Similarly, if $W \subseteq X$ is any subspace where $X$ is negative semi-definite, then $r \leq codim(W)$.
proof of Lemma: The number $s$ can be defined as a supremum over the set of dimensions of all negative definite subspaces of $X$. Let $N \subseteq X$ be any negative definite subspace and assume that $Q$ is positive semi-definite on $W$.
Then certainly $W \cap N = \{0\}$, and the quotient map $q: X \rightarrow X/W$ maps $N$ bijectively onto a subspace $q(N) \subseteq X/W$. This shows that $\dim(N) = \dim(q(N)) \leq \dim(X/W) = codim(W)$. Taking the supremum over all such $N$ the gives $s \leq codim(W)$.
The proof for negative semi-definite subspace $W$ is analogous.
Now to the actual proof: For a contradiction, assume that $\dim(V) < \min\{r,s\}$.
We claim that necessarily, there is then a non-zero and isotropic vector $x \in V^{\perp} \setminus V$, where $V^{\perp}$ is the orthogonal complement induced by the symmetric bilinear form $B$ corresponding to $Q$.
Indeed, suppose that this is not true. As $V$ is isotropic, we have $V \subseteq V^{\perp}$ and one can write $V^{\perp} = V \oplus N$ for some complementary subspace $N$. Observe that $N$ is non-trivial as $\dim(V^{\perp}) > \max \{r,s\} \geq \min \{r,s\} > \dim(V)$.

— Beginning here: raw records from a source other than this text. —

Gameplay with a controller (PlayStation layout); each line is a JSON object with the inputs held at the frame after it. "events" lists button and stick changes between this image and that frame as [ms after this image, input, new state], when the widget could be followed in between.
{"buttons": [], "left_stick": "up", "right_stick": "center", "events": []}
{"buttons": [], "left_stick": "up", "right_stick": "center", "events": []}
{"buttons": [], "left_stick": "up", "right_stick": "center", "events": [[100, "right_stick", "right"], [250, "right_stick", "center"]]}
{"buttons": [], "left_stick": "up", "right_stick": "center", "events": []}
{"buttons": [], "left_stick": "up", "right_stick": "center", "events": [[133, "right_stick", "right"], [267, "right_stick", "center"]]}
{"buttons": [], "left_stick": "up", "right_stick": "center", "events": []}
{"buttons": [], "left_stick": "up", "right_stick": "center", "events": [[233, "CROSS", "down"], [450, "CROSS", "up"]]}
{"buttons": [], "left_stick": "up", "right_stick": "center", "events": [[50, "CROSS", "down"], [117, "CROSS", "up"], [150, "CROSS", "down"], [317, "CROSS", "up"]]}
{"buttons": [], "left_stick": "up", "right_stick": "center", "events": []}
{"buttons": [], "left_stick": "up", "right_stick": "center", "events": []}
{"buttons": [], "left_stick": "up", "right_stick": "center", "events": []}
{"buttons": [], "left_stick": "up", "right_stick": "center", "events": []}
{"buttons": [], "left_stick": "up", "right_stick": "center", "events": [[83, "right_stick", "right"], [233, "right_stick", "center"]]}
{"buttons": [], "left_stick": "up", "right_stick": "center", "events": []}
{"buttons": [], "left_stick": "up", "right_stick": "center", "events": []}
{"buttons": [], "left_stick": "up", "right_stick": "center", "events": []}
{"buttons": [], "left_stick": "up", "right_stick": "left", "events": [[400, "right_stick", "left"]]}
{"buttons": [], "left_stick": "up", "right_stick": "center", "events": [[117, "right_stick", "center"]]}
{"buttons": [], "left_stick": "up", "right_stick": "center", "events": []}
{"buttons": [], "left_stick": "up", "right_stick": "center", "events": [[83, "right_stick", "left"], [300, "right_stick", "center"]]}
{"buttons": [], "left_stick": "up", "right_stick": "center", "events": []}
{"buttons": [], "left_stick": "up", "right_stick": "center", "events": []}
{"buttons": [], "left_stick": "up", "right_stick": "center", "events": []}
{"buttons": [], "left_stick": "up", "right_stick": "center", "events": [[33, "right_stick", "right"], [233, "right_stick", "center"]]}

Let $v \in V$ and $0 \neq x \in N$ be arbitrary. Then $v + x \in V^{\perp} \setminus V$ is (by assumption) not isotropic:
$0 \neq B(v+x,v+x) = B(x,x)$.
But this means that $N$ contains no non-zero isotropic vectors and thus $N$ is positive or negative definite with respect to $Q$. Consequently the entire subspace $V^{\perp}$ is positive semi-definite or negative semi-definite. Using the Lemma above, this shows that at least one of the inequalities $s \leq codim(V^{\perp}) = \dim(V)$ and $r \leq codim(V^{\perp}) = dim(V)$ must be true.
But this would imply $\dim(V) \geq \min\{r,s\}$, which cannot happen.
Whence at least one of the non-zero vectors in $V^{\perp} \setminus V$ must be isotropic, say $x$. Setting $V' = V \oplus \mathbb{R} \{x\}$ would give us an isotropic subspace of $X$ properly containing $V$, which is a contradiction with the maximality of $V$.
This shows that our original assumption $\dim(V) < \min\{r,s\}$ must be wrong. Q.E.D.
Let $V$ be a maximal totally isotropic subspace. Let $W$ be a subspace of dimension $\max\{r,s\}$ on which $Q$ is positive or negative definite. (For instance, if $\max\{r,s\}=r$, let $W$ be the span of $e_1,\ldots,e_r$, and if $\max\{r,s\}=s$, let $W$ be the span of $e_{r+1},\ldots, e_s$.) Then \begin{equation*} \dim(V\cap W) = \dim(V) + \dim(W) - \dim(V+W) \end{equation*} is a basic result from linear algebra. Since $V$ is totally isotropic, $V\cap W=0$, so we get \begin{align*} \dim(V) &= \dim(V+W)-\dim(W) \\ &\leq \dim(X)-\max\{r,s\} \\ &= r + s - \max\{r,s\} \\ &= \min\{r,s\}. \end{align*} On the other hand, certainly we have $\dim(V)\geq\min\{r,s\}$, because $V$ is a maximal totally isotropic subspace and we know that there exists a totally isotropic subspace with dimension $\min\{r,s\}$.
Therefore $\dim(V)=\min\{r,s\}$.
EDIT: @JanVysoky is correct, I was too glib in claiming the inequality $\dim(V)\geq\min\{r,s\}$. Let $B$ be the symmetric bilinear form on $X$ corresponding to the quadratic form $Q$. Consider the subspace $V^\perp$ defined by \begin{equation*} V^\perp = \{v^\perp\in X:B(v,v^\perp)=0\text{ for all } v\in V\}. \end{equation*} The theory of bilinear forms tells us that, since $Q$ and hence $B$ is non-degenerate, $\dim(V^\perp) = \dim(X)-\dim(V)$. Let $W$ be a totally isotropic subspace of dimension $\min\{r,s\}$. (For instance, if $\min\{r,s\}=s$, let $W$ be the span of $e_1+e_{r+s},e_2+e_{r+s-1},\ldots,e_s+e_{r+1}$ as @Bach said in the comments.) The maximality of $V$ implies $V^\perp\cap W=0$. Then \begin{align*} 0 &= \dim(V^\perp\cap W) \\ &= \dim(V^\perp) + \dim(W) - \dim(V^\perp + W) \\ &\geq (\dim(X) - \dim(V)) + \dim(W) - \dim(X) \\ &= \min\{r,s\} - \dim(V) \end{align*} Therefore $\dim(V)\geq\min\{r,s\}$.